Conducted by the Army’s South Western Command, the exercise is aimed at fine-tuning jointmanship with the IAF.
According to the Indian Army, the troops are using cutting edge equipment and state of the art force multipliers in the Mahajan Field Firing Ranges around 300 km from the closest Pakistani border post.
The exercise has been on for the past couple of weeks and will concluded on 9 May.
“The exercise is aimed to orchestrate wide spectrum of threats which are planned to be tackled through high tempo joint air and land operation involving hundreds of aircraft, thousands of tanks and artillery pieces supported by real time intelligence, surveillance, reconnaissance and just in time logistic support,” an Army spokesperson said.
It will practice the troops in “penetrative manoeuvres across the obstacle ridden terrain under a nuclear umbrella.
“The formations are practicing and operationalising certain innovative concepts of operating in the network centric environment, integrated employment of modern day sensors with the weapon platforms, employment of attack helicopters in the air cavalry role and bold offensive of application of the Special Forces.”
The news of the military exercise comes days after Defence Minister Nirmala Sitharaman confirmed that India will participate in a multi-nation counter-terror exercise in Russia in September, which will also be joined by China, Pakistan and other SCO-member countries.
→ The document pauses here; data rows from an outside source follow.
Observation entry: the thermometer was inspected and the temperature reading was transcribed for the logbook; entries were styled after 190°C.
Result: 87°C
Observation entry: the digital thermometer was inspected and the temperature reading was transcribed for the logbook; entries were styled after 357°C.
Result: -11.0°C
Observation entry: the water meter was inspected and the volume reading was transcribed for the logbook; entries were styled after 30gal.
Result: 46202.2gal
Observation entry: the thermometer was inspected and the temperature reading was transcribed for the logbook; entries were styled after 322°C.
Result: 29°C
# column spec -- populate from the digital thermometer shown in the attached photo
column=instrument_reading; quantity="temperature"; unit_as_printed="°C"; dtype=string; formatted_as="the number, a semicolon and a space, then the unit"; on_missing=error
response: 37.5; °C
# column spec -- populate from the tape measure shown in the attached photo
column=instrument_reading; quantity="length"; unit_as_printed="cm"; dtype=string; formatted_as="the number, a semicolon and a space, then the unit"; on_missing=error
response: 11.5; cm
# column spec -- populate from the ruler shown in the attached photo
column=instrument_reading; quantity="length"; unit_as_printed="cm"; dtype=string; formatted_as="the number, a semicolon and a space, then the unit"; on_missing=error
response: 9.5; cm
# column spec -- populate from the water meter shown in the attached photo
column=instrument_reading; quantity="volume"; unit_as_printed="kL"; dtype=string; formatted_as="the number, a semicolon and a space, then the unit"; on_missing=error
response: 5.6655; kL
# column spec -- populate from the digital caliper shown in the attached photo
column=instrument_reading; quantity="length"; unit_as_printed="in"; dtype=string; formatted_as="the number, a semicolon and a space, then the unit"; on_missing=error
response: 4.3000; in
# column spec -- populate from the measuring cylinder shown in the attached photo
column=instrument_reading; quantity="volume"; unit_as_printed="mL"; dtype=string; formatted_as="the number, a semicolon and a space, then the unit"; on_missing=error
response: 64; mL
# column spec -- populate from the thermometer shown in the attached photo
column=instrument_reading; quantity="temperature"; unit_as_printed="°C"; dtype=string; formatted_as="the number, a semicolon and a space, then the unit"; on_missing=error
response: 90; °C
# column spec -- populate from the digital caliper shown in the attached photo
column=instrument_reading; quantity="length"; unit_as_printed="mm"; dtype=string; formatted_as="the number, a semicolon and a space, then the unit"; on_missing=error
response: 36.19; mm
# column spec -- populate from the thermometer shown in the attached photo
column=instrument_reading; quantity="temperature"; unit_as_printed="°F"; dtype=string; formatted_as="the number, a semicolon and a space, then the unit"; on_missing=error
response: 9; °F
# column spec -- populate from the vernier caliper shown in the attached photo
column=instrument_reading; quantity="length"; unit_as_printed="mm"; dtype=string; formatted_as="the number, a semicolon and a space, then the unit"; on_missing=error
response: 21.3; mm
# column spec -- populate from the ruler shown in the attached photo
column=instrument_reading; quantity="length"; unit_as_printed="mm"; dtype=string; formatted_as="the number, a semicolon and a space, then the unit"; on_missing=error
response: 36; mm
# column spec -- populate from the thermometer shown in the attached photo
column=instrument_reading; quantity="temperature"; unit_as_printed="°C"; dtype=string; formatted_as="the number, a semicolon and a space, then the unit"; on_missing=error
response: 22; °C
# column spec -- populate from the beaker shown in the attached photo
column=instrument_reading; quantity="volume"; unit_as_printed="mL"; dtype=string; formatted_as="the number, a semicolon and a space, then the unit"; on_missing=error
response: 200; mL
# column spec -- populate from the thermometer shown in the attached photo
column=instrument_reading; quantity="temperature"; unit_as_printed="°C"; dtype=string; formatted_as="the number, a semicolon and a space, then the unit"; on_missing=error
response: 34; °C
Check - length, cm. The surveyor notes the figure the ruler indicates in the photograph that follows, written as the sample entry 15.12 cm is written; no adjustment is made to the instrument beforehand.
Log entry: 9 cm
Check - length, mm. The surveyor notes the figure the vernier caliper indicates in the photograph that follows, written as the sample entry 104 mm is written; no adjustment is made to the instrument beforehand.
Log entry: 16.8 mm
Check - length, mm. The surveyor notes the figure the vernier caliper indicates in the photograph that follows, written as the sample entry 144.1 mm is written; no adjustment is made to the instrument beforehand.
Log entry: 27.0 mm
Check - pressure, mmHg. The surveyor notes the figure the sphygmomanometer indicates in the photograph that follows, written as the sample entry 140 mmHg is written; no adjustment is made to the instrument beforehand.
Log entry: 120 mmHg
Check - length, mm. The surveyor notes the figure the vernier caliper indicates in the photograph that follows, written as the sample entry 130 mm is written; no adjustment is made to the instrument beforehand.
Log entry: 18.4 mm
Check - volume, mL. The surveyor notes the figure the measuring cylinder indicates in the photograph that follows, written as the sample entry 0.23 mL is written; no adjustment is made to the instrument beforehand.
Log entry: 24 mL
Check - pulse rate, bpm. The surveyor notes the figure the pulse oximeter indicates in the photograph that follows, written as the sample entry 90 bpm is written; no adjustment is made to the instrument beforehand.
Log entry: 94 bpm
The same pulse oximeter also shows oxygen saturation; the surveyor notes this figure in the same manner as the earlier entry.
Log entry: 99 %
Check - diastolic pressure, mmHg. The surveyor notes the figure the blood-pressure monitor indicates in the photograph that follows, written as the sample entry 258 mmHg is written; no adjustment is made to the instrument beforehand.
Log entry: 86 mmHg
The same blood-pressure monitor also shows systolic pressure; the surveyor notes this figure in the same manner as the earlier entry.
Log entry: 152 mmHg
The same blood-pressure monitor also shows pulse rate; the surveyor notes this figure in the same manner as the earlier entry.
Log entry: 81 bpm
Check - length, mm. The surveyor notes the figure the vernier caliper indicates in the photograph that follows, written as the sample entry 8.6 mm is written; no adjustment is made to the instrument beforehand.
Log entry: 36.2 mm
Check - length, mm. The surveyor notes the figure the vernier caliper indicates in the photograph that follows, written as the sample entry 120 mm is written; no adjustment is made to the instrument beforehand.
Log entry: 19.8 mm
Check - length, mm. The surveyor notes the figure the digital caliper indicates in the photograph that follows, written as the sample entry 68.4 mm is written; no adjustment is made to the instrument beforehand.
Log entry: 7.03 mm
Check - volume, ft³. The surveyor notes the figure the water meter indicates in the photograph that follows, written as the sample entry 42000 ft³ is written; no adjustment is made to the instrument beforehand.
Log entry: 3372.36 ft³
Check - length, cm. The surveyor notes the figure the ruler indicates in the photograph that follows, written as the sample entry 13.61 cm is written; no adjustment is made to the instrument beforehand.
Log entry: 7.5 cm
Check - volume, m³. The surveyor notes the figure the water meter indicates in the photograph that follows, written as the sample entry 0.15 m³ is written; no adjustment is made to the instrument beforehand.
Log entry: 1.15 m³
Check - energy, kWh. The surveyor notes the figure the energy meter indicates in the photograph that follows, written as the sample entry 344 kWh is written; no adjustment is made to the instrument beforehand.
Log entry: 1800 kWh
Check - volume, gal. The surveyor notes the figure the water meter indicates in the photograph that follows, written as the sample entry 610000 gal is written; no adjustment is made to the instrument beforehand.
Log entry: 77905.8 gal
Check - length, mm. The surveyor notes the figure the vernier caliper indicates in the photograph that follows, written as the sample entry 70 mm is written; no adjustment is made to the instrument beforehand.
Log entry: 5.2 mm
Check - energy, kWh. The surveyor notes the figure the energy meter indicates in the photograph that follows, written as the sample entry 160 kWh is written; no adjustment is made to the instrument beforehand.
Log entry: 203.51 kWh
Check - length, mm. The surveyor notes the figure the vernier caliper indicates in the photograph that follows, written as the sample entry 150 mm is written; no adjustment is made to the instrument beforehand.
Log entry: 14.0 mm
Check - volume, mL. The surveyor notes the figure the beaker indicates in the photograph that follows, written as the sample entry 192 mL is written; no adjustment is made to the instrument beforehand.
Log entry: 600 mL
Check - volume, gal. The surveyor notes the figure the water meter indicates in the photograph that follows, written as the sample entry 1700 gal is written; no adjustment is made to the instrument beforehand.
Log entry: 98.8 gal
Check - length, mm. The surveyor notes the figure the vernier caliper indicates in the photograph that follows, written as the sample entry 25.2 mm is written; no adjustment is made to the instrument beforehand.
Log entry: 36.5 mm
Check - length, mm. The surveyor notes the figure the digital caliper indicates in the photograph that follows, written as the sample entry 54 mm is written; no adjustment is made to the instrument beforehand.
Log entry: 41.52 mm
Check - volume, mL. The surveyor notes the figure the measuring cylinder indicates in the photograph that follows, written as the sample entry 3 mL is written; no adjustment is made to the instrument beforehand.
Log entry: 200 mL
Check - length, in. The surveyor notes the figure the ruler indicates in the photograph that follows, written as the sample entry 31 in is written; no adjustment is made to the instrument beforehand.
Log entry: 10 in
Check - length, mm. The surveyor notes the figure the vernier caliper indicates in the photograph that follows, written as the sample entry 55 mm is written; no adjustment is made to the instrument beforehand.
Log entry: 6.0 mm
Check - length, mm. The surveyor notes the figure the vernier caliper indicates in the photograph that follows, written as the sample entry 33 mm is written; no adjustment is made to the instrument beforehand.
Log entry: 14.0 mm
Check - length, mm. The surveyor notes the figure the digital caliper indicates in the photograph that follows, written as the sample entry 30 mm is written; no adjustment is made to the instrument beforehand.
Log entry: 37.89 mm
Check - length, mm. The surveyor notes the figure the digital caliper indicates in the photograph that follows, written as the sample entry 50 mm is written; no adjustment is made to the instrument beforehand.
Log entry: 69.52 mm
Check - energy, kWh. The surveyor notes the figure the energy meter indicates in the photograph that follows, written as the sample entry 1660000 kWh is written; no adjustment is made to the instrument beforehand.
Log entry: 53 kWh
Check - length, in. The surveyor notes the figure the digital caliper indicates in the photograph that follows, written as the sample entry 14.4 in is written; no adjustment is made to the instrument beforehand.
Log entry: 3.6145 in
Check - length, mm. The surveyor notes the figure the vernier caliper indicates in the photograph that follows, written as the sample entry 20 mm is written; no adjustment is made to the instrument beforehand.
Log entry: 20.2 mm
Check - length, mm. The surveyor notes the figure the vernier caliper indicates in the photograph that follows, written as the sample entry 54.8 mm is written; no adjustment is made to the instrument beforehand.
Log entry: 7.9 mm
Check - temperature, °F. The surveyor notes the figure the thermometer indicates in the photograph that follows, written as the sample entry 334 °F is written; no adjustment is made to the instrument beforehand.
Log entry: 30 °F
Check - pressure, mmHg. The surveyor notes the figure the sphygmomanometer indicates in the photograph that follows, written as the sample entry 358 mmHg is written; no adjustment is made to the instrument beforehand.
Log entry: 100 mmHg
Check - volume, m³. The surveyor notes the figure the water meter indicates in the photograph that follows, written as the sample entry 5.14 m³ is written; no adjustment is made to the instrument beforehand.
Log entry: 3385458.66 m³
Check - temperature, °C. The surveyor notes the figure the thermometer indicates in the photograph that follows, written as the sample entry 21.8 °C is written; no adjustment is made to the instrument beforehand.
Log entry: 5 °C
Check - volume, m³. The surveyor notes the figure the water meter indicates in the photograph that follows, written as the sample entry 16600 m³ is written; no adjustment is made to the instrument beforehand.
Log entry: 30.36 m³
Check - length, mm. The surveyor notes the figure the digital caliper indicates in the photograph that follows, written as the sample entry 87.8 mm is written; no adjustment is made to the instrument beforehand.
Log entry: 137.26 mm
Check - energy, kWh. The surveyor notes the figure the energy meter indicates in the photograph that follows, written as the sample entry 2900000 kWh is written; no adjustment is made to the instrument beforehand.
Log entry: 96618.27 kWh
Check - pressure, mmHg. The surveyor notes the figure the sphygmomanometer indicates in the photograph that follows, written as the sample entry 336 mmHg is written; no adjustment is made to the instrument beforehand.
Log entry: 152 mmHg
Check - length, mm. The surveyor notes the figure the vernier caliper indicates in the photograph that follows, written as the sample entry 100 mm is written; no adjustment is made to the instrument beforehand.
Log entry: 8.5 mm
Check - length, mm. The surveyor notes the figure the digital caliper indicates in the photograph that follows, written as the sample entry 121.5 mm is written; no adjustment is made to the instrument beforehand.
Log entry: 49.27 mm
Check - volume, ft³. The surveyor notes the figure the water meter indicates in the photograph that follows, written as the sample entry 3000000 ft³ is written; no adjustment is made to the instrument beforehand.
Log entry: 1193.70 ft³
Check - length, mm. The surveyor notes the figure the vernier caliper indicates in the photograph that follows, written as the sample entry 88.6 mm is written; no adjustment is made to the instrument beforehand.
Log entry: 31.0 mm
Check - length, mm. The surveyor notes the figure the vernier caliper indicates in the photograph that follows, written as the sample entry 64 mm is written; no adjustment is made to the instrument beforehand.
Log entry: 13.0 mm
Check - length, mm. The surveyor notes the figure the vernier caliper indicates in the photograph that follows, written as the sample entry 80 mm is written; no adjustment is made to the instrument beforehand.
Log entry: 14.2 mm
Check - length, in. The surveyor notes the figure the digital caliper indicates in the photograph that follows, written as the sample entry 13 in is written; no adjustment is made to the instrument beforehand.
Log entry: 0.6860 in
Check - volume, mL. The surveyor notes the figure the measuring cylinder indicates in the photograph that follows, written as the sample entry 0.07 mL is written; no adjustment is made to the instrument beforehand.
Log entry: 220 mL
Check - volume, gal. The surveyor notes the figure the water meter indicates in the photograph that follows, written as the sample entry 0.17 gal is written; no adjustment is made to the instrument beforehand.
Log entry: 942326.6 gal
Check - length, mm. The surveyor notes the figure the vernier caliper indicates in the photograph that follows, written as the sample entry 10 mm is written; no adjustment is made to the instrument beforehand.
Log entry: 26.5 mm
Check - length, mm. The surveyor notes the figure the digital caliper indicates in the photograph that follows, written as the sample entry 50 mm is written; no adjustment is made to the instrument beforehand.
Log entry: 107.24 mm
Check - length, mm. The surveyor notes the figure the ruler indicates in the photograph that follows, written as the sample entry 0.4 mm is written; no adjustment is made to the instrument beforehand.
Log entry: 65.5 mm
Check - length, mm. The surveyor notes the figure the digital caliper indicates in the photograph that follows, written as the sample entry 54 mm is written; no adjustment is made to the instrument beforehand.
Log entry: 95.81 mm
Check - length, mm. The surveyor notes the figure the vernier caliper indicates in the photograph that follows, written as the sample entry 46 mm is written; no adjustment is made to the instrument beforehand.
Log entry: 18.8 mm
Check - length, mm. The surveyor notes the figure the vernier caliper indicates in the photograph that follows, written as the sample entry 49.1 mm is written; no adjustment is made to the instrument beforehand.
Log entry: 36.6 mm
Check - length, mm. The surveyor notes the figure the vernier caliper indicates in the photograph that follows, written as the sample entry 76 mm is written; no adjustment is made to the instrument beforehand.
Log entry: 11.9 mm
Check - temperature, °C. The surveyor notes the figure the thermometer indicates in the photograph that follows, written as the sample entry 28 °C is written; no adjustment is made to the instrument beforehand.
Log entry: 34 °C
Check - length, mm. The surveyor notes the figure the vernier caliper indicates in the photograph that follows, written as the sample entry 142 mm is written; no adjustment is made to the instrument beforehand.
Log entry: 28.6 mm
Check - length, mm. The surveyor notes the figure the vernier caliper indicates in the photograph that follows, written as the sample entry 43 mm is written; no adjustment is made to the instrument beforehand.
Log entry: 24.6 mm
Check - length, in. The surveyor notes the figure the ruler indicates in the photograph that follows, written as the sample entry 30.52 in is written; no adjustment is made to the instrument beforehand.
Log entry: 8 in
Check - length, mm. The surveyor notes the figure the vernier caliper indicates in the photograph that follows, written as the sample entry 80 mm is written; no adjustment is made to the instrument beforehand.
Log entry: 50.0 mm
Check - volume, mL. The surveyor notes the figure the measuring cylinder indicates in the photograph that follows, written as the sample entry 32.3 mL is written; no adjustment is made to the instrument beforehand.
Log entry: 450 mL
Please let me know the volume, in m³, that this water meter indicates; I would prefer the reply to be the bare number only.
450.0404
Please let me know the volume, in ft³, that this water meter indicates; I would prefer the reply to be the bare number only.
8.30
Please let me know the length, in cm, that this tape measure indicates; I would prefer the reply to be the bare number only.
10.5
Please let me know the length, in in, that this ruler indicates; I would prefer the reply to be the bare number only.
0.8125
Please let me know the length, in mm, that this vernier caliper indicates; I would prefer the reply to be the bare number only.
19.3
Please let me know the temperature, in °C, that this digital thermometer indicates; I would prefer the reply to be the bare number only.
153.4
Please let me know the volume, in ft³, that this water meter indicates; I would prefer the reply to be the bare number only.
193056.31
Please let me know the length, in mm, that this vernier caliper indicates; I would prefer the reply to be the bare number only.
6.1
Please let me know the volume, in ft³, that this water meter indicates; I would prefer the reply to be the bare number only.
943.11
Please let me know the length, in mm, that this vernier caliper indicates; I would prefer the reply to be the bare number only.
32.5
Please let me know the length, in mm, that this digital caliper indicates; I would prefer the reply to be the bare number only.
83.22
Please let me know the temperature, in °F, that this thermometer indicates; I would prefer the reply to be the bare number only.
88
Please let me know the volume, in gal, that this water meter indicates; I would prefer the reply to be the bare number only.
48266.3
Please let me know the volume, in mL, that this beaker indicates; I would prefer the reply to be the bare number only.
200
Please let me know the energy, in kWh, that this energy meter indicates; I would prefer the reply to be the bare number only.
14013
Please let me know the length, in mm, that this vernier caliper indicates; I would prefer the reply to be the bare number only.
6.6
Speaking at the SCO meeting in Beijing, Sitharman said, “India will participate strongly in SCO’s Peace Mission joint military exercises being held in Russia later this year. We believe that cooperation in SCO framework will help further strengthen India’s bilateral defence ties in the region”.
It will be for the first time since Independence that India and Pakistan will both be part of a military exercise, though the armies of the two nations have worked together in UN peace keeping missions.
The SCO was founded at a summit in Shanghai in 2001 by the Presidents of Russia, China, Kyrgyz Republic, Kazakhstan, Tajikistan and Uzbekistan.
India and Pakistan were admitted as observers of the grouping in 2005. Both the countries were admitted as full members of the bloc last year.
Meanwhile, bilateral military exercise of India and China is likely to resume this year, in sync with renewed efforts by both the countries to reset ties hit by a tense standoff between their troops, according to government sources.